* [What you are asked to do]
Output all of the data exactly as it appears, but leave out any pictures it contains.

* [Provided entries]

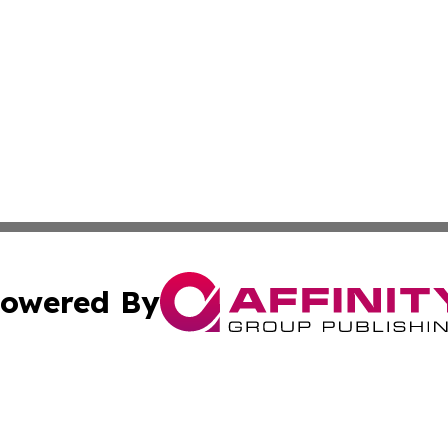
owered By
ubmit Press Release
Terms & Conditions
Copyright/DMCA
s Inc. dba Affinity Group Publishing & News From Europe!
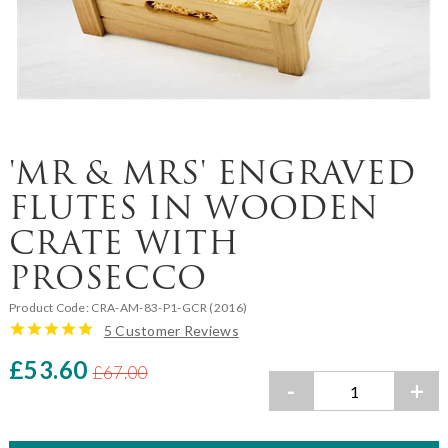
'MR & MRS' ENGRAVED
FLUTES IN WOODEN
CRATE WITH
PROSECCO
Product Code:
CRA-AM-83-P1-GCR (2016)
5 Customer Reviews
£53.60
£67.00
-
+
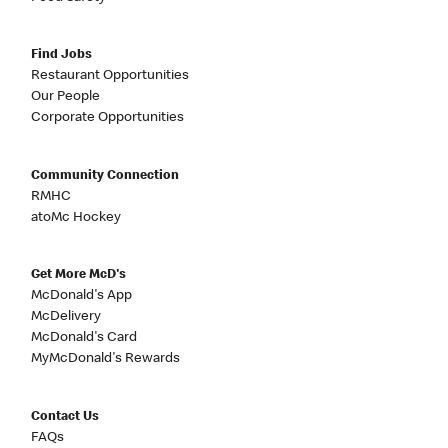
Find Jobs
Restaurant Opportunities
Our People
Corporate Opportunities
Community Connection
RMHC
atoMc Hockey
Get More McD's
McDonald's App
McDelivery
McDonald's Card
MyMcDonald's Rewards
Contact Us
FAQs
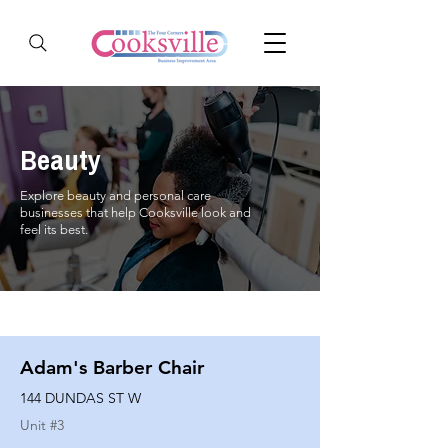
Beauty
Explore beauty and personal care
businesses that help Cooksville look and
feel its best.
Adam's Barber Chair
144 DUNDAS ST W
Unit #
3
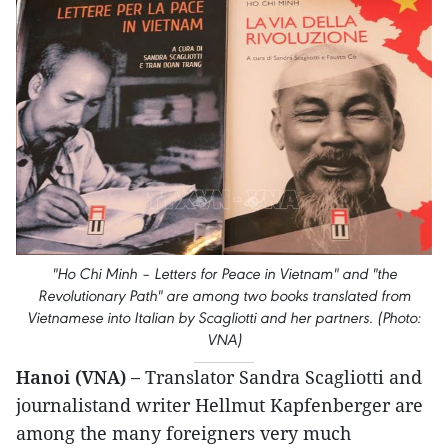
"Ho Chi Minh – Letters for Peace in Vietnam" and "the
Revolutionary Path" are among two books translated from
Vietnamese into Italian by Scagliotti and her partners. (Photo:
VNA)
Hanoi (VNA) –
Translator Sandra Scagliotti and
journalistand writer Hellmut Kapfenberger are
among the many foreigners very much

* [Task output]
owered By
ubmit Press Release
Terms & Conditions
Copyright/DMCA
s Inc. dba Affinity Group Publishing & News From Europe!
'MR & MRS' ENGRAVED
FLUTES IN WOODEN
CRATE WITH
PROSECCO
Product Code:
CRA-AM-83-P1-GCR (2016)
5 Customer Reviews
£53.60
£67.00
-
+
Find Jobs
Restaurant Opportunities
Our People
Corporate Opportunities
Community Connection
RMHC
atoMc Hockey
Get More McD's
McDonald's App
McDelivery
McDonald's Card
MyMcDonald's Rewards
Contact Us
FAQs
Beauty
Explore beauty and personal care
businesses that help Cooksville look and
feel its best.
Adam's Barber Chair
144 DUNDAS ST W
Unit #
3
"Ho Chi Minh – Letters for Peace in Vietnam" and "the
Revolutionary Path" are among two books translated from
Vietnamese into Italian by Scagliotti and her partners. (Photo:
VNA)
Hanoi (VNA) –
Translator Sandra Scagliotti and
journalistand writer Hellmut Kapfenberger are
among the many foreigners very much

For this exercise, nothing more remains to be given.